• **AVAILABLE RECORDS**:
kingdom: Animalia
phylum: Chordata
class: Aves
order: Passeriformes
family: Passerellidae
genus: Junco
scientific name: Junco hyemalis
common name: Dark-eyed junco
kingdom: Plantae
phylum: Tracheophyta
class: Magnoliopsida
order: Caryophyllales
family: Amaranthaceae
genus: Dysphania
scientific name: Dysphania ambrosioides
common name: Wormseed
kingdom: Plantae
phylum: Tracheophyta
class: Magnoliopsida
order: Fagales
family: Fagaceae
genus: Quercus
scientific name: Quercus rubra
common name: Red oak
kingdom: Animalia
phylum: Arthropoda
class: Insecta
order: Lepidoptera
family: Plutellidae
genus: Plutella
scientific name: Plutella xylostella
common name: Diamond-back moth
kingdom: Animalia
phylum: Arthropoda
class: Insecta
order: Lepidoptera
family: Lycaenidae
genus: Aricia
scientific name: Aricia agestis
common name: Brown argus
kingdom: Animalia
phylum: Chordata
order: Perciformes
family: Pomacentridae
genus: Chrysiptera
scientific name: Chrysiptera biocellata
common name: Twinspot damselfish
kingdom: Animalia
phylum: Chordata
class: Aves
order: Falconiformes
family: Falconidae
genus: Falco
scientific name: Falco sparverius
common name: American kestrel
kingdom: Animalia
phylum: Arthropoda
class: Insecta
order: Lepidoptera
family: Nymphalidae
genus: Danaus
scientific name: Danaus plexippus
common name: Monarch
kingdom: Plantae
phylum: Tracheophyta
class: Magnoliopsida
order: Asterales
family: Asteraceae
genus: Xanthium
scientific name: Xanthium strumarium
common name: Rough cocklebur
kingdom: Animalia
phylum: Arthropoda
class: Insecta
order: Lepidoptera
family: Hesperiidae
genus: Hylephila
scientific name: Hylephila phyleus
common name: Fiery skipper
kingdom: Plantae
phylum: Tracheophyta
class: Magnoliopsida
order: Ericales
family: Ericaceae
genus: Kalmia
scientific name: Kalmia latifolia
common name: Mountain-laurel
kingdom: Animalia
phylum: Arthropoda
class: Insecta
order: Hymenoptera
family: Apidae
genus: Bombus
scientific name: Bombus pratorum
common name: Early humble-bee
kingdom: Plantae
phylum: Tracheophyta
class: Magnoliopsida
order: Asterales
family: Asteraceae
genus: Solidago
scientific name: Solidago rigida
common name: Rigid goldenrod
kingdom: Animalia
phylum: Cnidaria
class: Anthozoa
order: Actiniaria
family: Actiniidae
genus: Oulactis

• **WHAT THE TASK ASKS**: Format every line of the items above as a JSON list of strings, one string per line, leaving out any blank lines.

• **SOLUTION FOR THIS PROBLEM**:
[
  "kingdom: Animalia",
  "phylum: Chordata",
  "class: Aves",
  "order: Passeriformes",
  "family: Passerellidae",
  "genus: Junco",
  "scientific name: Junco hyemalis",
  "common name: Dark-eyed junco",
  "kingdom: Plantae",
  "phylum: Tracheophyta",
  "class: Magnoliopsida",
  "order: Caryophyllales",
  "family: Amaranthaceae",
  "genus: Dysphania",
  "scientific name: Dysphania ambrosioides",
  "common name: Wormseed",
  "kingdom: Plantae",
  "phylum: Tracheophyta",
  "class: Magnoliopsida",
  "order: Fagales",
  "family: Fagaceae",
  "genus: Quercus",
  "scientific name: Quercus rubra",
  "common name: Red oak",
  "kingdom: Animalia",
  "phylum: Arthropoda",
  "class: Insecta",
  "order: Lepidoptera",
  "family: Plutellidae",
  "genus: Plutella",
  "scientific name: Plutella xylostella",
  "common name: Diamond-back moth",
  "kingdom: Animalia",
  "phylum: Arthropoda",
  "class: Insecta",
  "order: Lepidoptera",
  "family: Lycaenidae",
  "genus: Aricia",
  "scientific name: Aricia agestis",
  "common name: Brown argus",
  "kingdom: Animalia",
  "phylum: Chordata",
  "order: Perciformes",
  "family: Pomacentridae",
  "genus: Chrysiptera",
  "scientific name: Chrysiptera biocellata",
  "common name: Twinspot damselfish",
  "kingdom: Animalia",
  "phylum: Chordata",
  "class: Aves",
  "order: Falconiformes",
  "family: Falconidae",
  "genus: Falco",
  "scientific name: Falco sparverius",
  "common name: American kestrel",
  "kingdom: Animalia",
  "phylum: Arthropoda",
  "class: Insecta",
  "order: Lepidoptera",
  "family: Nymphalidae",
  "genus: Danaus",
  "scientific name: Danaus plexippus",
  "common name: Monarch",
  "kingdom: Plantae",
  "phylum: Tracheophyta",
  "class: Magnoliopsida",
  "order: Asterales",
  "family: Asteraceae",
  "genus: Xanthium",
  "scientific name: Xanthium strumarium",
  "common name: Rough cocklebur",
  "kingdom: Animalia",
  "phylum: Arthropoda",
  "class: Insecta",
  "order: Lepidoptera",
  "family: Hesperiidae",
  "genus: Hylephila",
  "scientific name: Hylephila phyleus",
  "common name: Fiery skipper",
  "kingdom: Plantae",
  "phylum: Tracheophyta",
  "class: Magnoliopsida",
  "order: Ericales",
  "family: Ericaceae",
  "genus: Kalmia",
  "scientific name: Kalmia latifolia",
  "common name: Mountain-laurel",
  "kingdom: Animalia",
  "phylum: Arthropoda",
  "class: Insecta",
  "order: Hymenoptera",
  "family: Apidae",
  "genus: Bombus",
  "scientific name: Bombus pratorum",
  "common name: Early humble-bee",
  "kingdom: Plantae",
  "phylum: Tracheophyta",
  "class: Magnoliopsida",
  "order: Asterales",
  "family: Asteraceae",
  "genus: Solidago",
  "scientific name: Solidago rigida",
  "common name: Rigid goldenrod",
  "kingdom: Animalia",
  "phylum: Cnidaria",
  "class: Anthozoa",
  "order: Actiniaria",
  "family: Actiniidae",
  "genus: Oulactis"
]